Lawhon#039;s Too opens in Brantley
Published 12:00 am Thursday, June 30, 2005
Don and Robin Lawhon can remember the long hours and longer nights the pair devoted to their family-owned restaurant in Luverne when it first opened a little over three years ago.
Robin also recalls her initial reaction when Don said they should purchase a building in Brantley and turn it into another restaurant.
"I think the first thing I thought was 'are you out of your mind?'" She says, laughing. Robin - and Don as well - remembers the work they put in together to get Lawhon's off the ground, working without any help those first few months. She waited tables while Don cooked. There is some disagreement about who actually washed all the dishes. Don claims he washed his 'fair share' but does concede that Robin did clean the bathrooms.
The idea for a similar restaurant in Brantley came via suggestion by a family friend. Don took that suggestion, ran with it and discovered the asking price for the building - once a teen center owned by a local church - was well within reason.
After three months of extensive renovation, Lawhon's Too held its grand opening last Monday. Don said the name of the restaurant was the easy to think of because people kept asking him, 'is it going to be a Lawhon's, too?'
"We've done great here so far," says Don. "People have been real supportive. Even when were busy renovating this place, someone would stop by everyday and ask us when we were opening up."
Don expects the new restaurant to equal or even exceed the one in Luverne, especially since it is situated directly on U.S. Highway 331, always heavy with traffic on the weekends.
Robin, who teaches Spanish at Brantley, Luverne and Highland Home high schools during the school year, was even bombarded with questions about the new restaurant from her students everyday.
Lawhon's Too features two separate dining areas, The Caf/ and The Vineyard. Paintings and small plants line the freshly painted walls in each dining area, giving Lawhon's Too an elegant, yet comfortable feel.

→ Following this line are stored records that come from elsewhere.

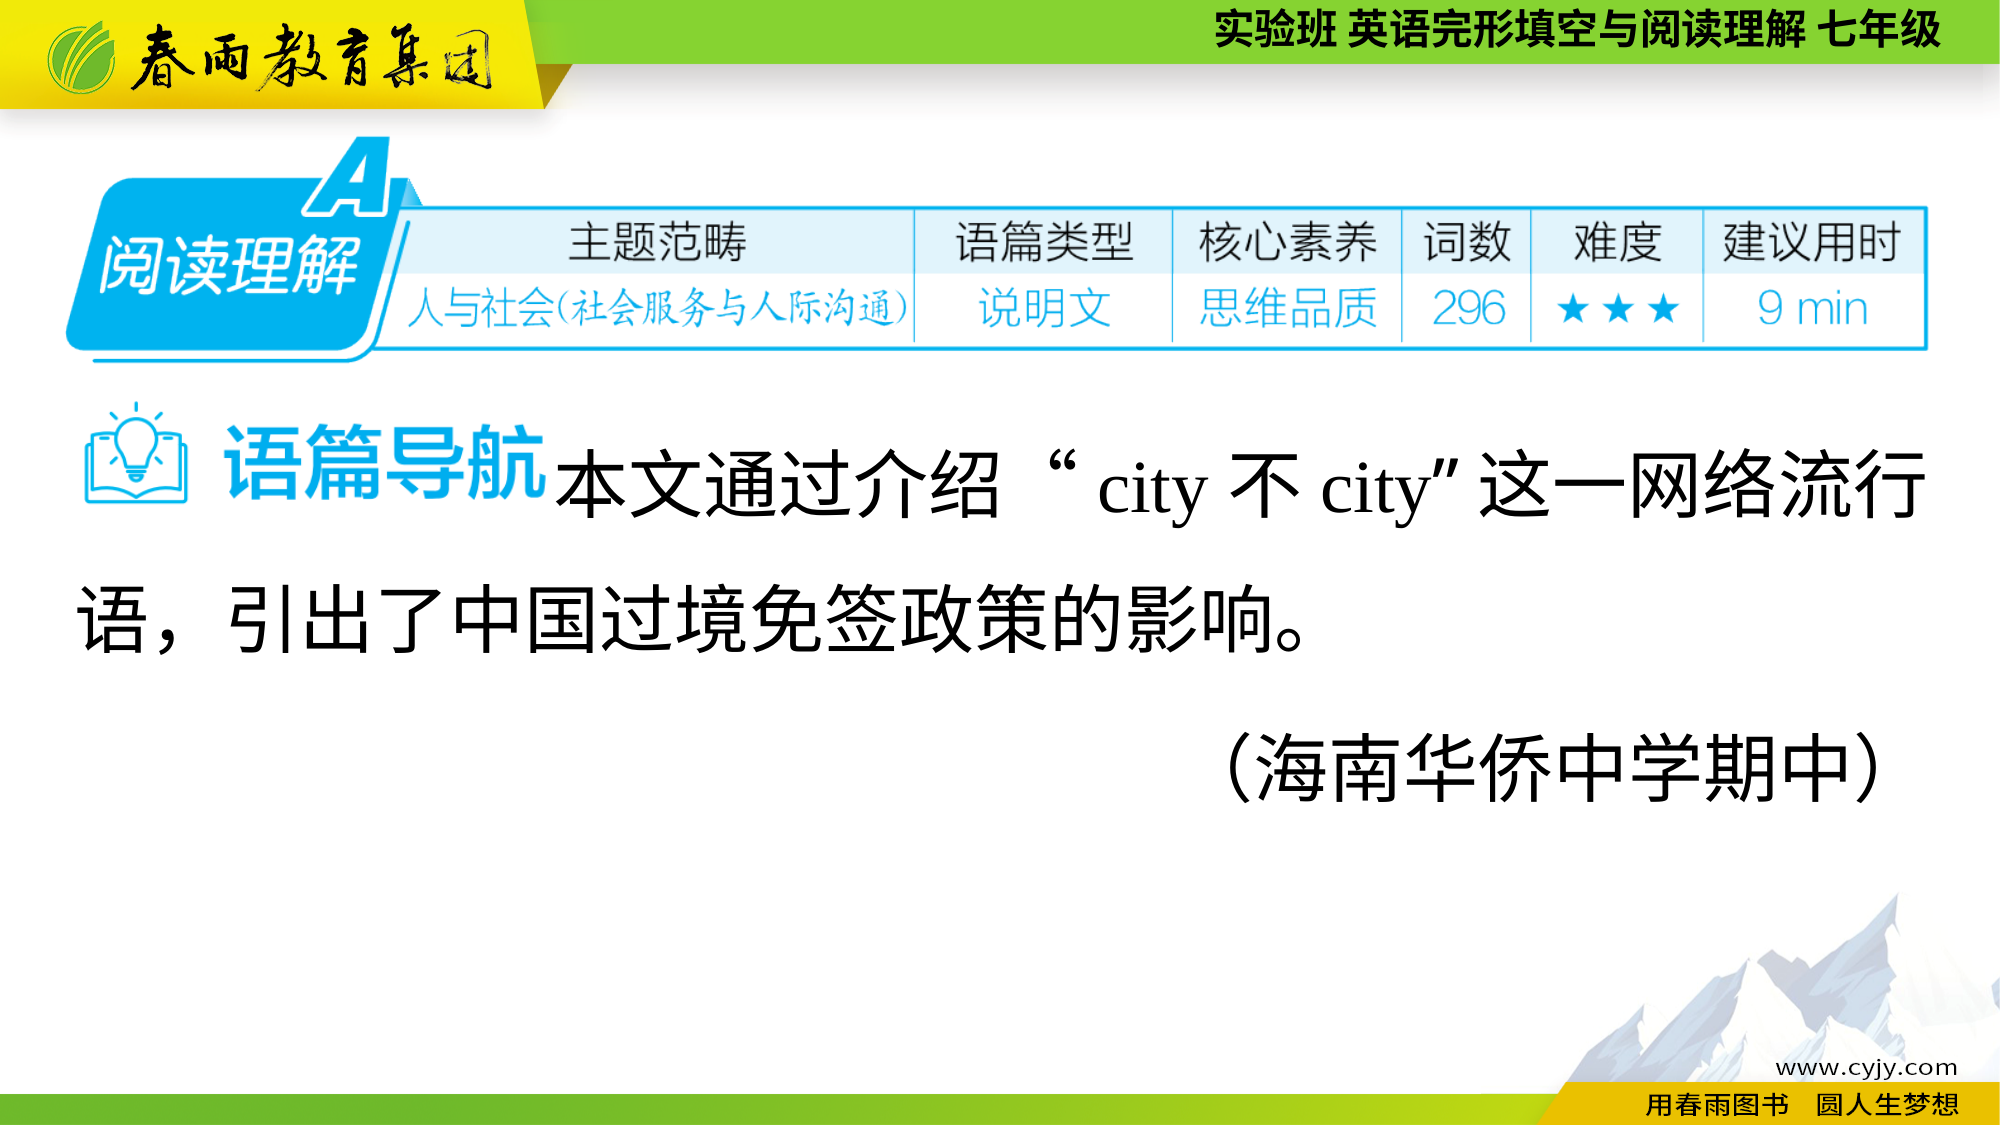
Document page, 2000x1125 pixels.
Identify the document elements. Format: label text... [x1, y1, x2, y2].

text_box （海南华侨中学期中） [1035, 668, 1944, 819]
picture [0, 0, 2000, 1125]
text_box 本文通过介绍“city不city”这一网络流行语，引出了中国过境免签政策的影响。 [59, 386, 1944, 671]
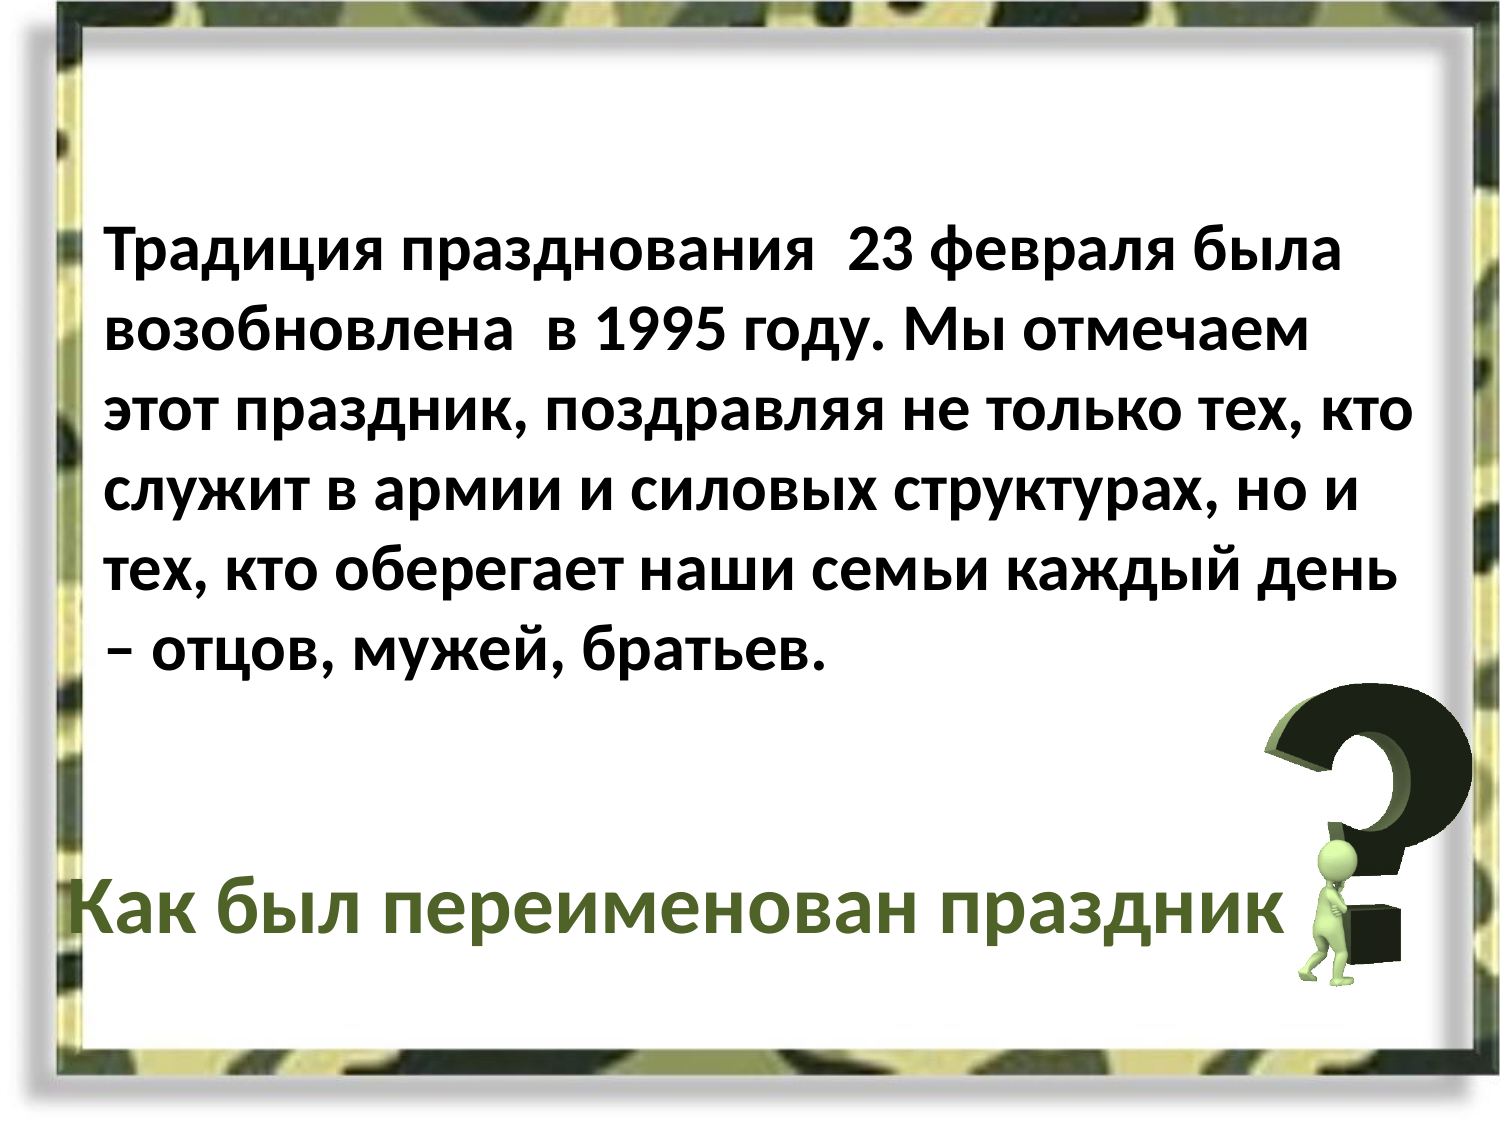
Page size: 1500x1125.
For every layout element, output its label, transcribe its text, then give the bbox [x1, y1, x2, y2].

Don says there are 'subtle' differences between the menus of each restaurant, but they haven't been changed much because the food is a big reason people come to Lawhon's. Some of the menu items Robin acquired from an out-of-business restaurant she worked for in Georgia, but a majority of the buffet items comes courtesy of Don's expertise around the kitchen.
Don says he first learned to cook when he was five years old, sitting on a cinder block in front of his grandmother's stove.
"The first thing she taught me to cook was bread pudding," he says. "I thought it was interesting so I stayed with it."
Robin says the first place Don heads to in the grocery store is the spice aisle. She remembers when money was short she'd only allow Don to purchase two or three of the spices he wanted.
"Because some of those spices are expensive," she says.
"You just develop a taste for spices," says Don about cooking. "It's trial and error. I'm bad about taking a recipe and changing ingredients. And there are times when I've come up with something that tasted divine, but I couldn't remember how I made it."
Unlike Lawhon's, Lawhon's Too also serves breakfast. They also serve the same iced tea, named by WAKA in 2004 as the 'Best Sweet Tea.' Lawhon's beat out 92 other competitors for the crown.